With two of the better regarded agribusiness schemes — Rewards Group and FEA — having hit trouble in the past month, key ratings houses Lonsec, Zenith and van Eyk Research have narrowed the focus of their radars. Lonsec is currently rating just one scheme, while Zenith and van Eyk are rating just two. At the same time, dealer group investment committees are viewing the sector with extreme caution.
The degree to which dealer group and ratings house attitudes to agribusiness MIS investments had been affected by recent events were reflected in comments by Standard & Poor’s wealth management services group director Paul O’Connor, who said discussions with dealer group investment committees had revealed a lot of concern and a lot of caution with respect to agribusiness schemes.
He said that caution was borne of concerns about the longevity of scheme promoters and what happens to the assets when promoters hit trouble.
“Unlike the funds management arena, there is a big question mark around the assets being on-sold,” he said.
The negativity around the sector has, unsurprisingly, seen a significant decline in the number of schemes seeking to be rated.
Zenith analyst Dugald Higgins said the number of products being rated was a direct reflection of the gloom and low levels of capital being sought.
“The level of capital raisings with respect to MISs will be lucky to pass through $100 million this year,” he said.
Higgins said that while some investors and MIS promoters had sought to direct an element of blame towards ratings houses, responsibility needed to be shared with promoters and advisers.
“People try to use research houses as a proxy for decision-making and it is the poor old investor who wears the losses,” he said. “They need to remember that a ratings house assessment of an agricultural MIS is a point in time snapshot of an illiquid product. Something that rates four stars in 2005 will not necessarily warrant four stars in 2010.”

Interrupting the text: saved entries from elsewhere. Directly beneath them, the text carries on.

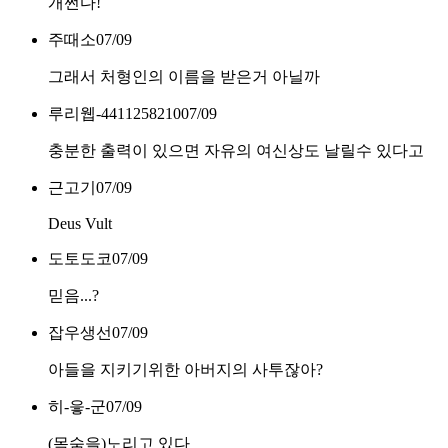
개쩐다!
주때소
07/09
그래서 처형인의 이름을 받은거 아닐까
루리웹-4411258210
07/09
충분한 출력이 있으면 자유의 여신상도 날릴수 있다고
근고기
07/09
Deus Vult
도토도코
07/09
믿음...?
잡우생선
07/09
아들을 지키기위한 아버지의 사투잖아?
히-읗-군
07/09
(목숨을)노리고 있다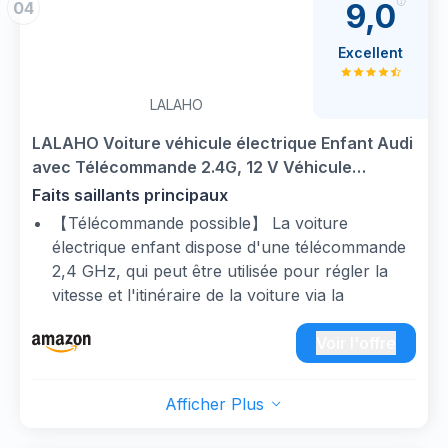
9,0
04
préenregistrées. De plus, le port USB permet
de 3 à 5 km/h, tout en stimulant leur autonomie
de brancher un appareil et de diffuser les
et leur enthousiasme.
Excellent
chansons préférées de vos enfants. Un
POUR UN PLAISIR DURABLE : Sa carrosserie
divertissement garanti pour chaque promenade
robuste en PP et son cadre en métal assurent
LALAHO
!
une stabilité et une durabilité exceptionnelles.
Cette voiture électrique pour enfants convient
LALAHO Voiture véhicule électrique Enfant Audi
parfaitement aux enfants aventuriers de 3 à 5
avec Télécommande 2.4G, 12 V Véhicule
ans et constitue un cadeau idéal pour des
électrique Enfant 2 Portes avec MP3 (Blanc)
Faits saillants principaux
heures d'exploration et de divertissement.
【Télécommande possible】 La voiture
DEUX MODES DE CONTRÔLE : Cette voiture
électrique enfant dispose d'une télécommande
électrique pour enfants offre le choix entre une
2,4 GHz, qui peut être utilisée pour régler la
conduite autonome par l'enfant ou le contrôle
vitesse et l'itinéraire de la voiture via la
via une télécommande 2,4G, avec vitesse
télécommande.
ajustable et démarrage progressif, rassurant les
【Plus sûr】 Le voiture electrique enfant siège
Voir l'offre
parents et favorisant l'apprentissage sécurisé
auto est non seulement équipé de ceintures de
des enfants.
sécurité, mais également d'un dispositif de
CONDUITE SÛRE ET FLUIDE : La suspension
Afficher Plus
démarrage lent, qui peut prévenir efficacement
arrière et les roues de grande taille amortissent
les blessures accidentelles causées par une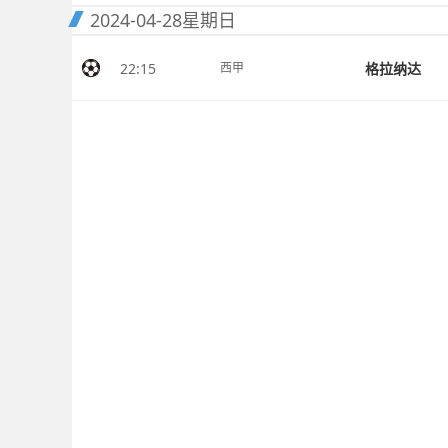
2024-04-28
星期日
22:15
格拉纳达
西甲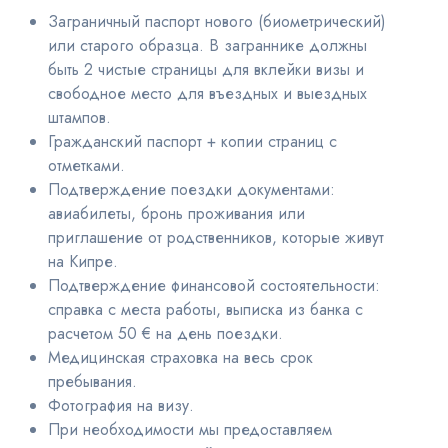
Заграничный паспорт нового (биометрический)
или старого образца. В заграннике должны
быть 2 чистые страницы для вклейки визы и
свободное место для въездных и выездных
штампов.
Гражданский паспорт + копии страниц с
отметками.
Подтверждение поездки документами:
авиабилеты, бронь проживания или
приглашение от родственников, которые живут
на Кипре.
Подтверждение финансовой состоятельности:
справка с места работы, выписка из банка с
расчетом 50 € на день поездки.
Медицинская страховка на весь срок
пребывания.
Фотография на визу.
При необходимости мы предоставляем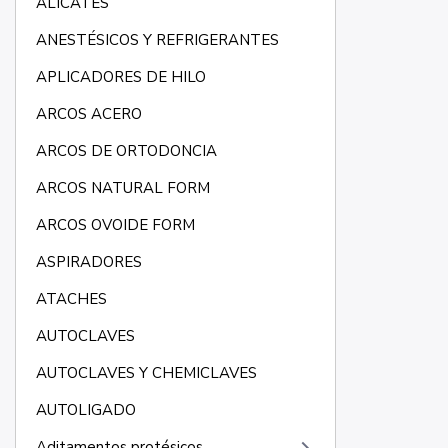
ALICATES
ANESTÉSICOS Y REFRIGERANTES
APLICADORES DE HILO
ARCOS ACERO
ARCOS DE ORTODONCIA
ARCOS NATURAL FORM
ARCOS OVOIDE FORM
ASPIRADORES
ATACHES
AUTOCLAVES
AUTOCLAVES Y CHEMICLAVES
AUTOLIGADO
Aditamentos protésicos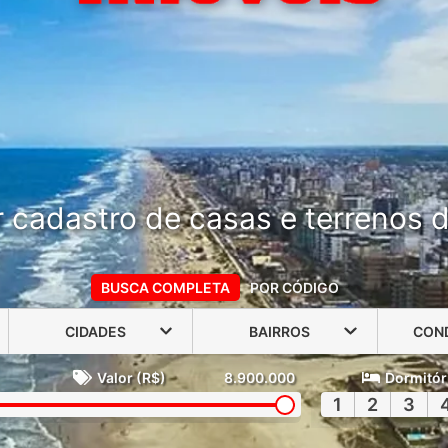
 cadastro de casas e terrenos do
BUSCA COMPLETA
POR CÓDIGO
CIDADES
BAIRROS
CON
Valor (R$)
8.900.000
Dormitór
1
2
3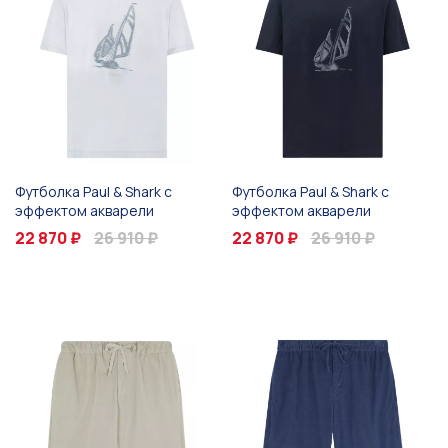
Футболка Paul & Shark с
Футболка Paul & Shark с
эффектом акварели
эффектом акварели
22 870 ₽
26 910 ₽
22 870 ₽
26 910 ₽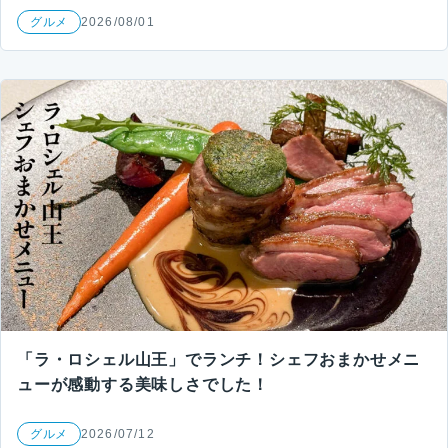
グルメ
2026/08/01
「ラ・ロシェル山王」でランチ！シェフおまかせメニ
ューが感動する美味しさでした！
グルメ
2026/07/12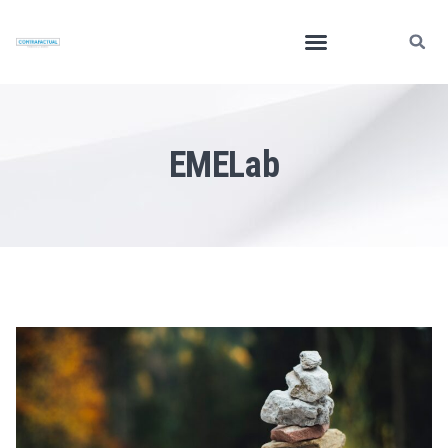
EMELab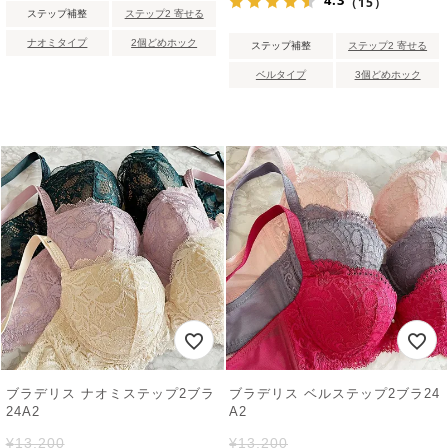
4.3
（15）
ステップ補整
ステップ2 寄せる
ナオミタイプ
2個どめホック
ステップ補整
ステップ2 寄せる
ベルタイプ
3個どめホック
ブラデリス ナオミステップ2ブラ
ブラデリス ベルステップ2ブラ24
24A2
A2
¥
13,200
¥
13,200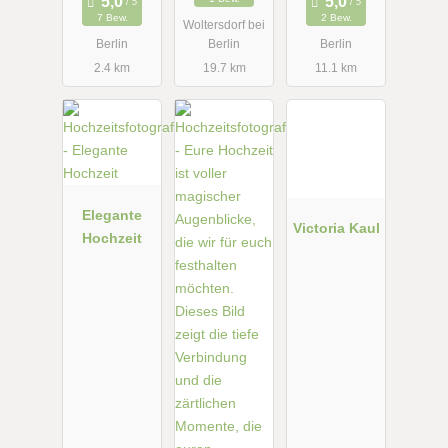
7 Bew.
2 Bew.
Woltersdorf bei
Berlin
Berlin
Berlin
2.4 km
19.7 km
11.1 km
Elegante
Victoria Kaul
Hochzeit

Van Eyk chief executive Mark Thomas said his company’s specialist agribusiness alliance partner, Adviser Edge, had not altered its methodology nor approach in the face of the turmoil in the sector, sticking to a formula based on products being well-priced and governed with a value for money overlay.
Like Zenith’s Higgins, he said that while some might point their finger at ratings houses, the blame needed to be shared, with some advisers being guided more by incredible up-front commissions than research.
As well, he said clients themselves needed to accept their share of responsibility in circumstances where they had invested on the basis of tax efficiency rather than profitability, and the Government needed to accept responsibility for creating the tax-preferred environment.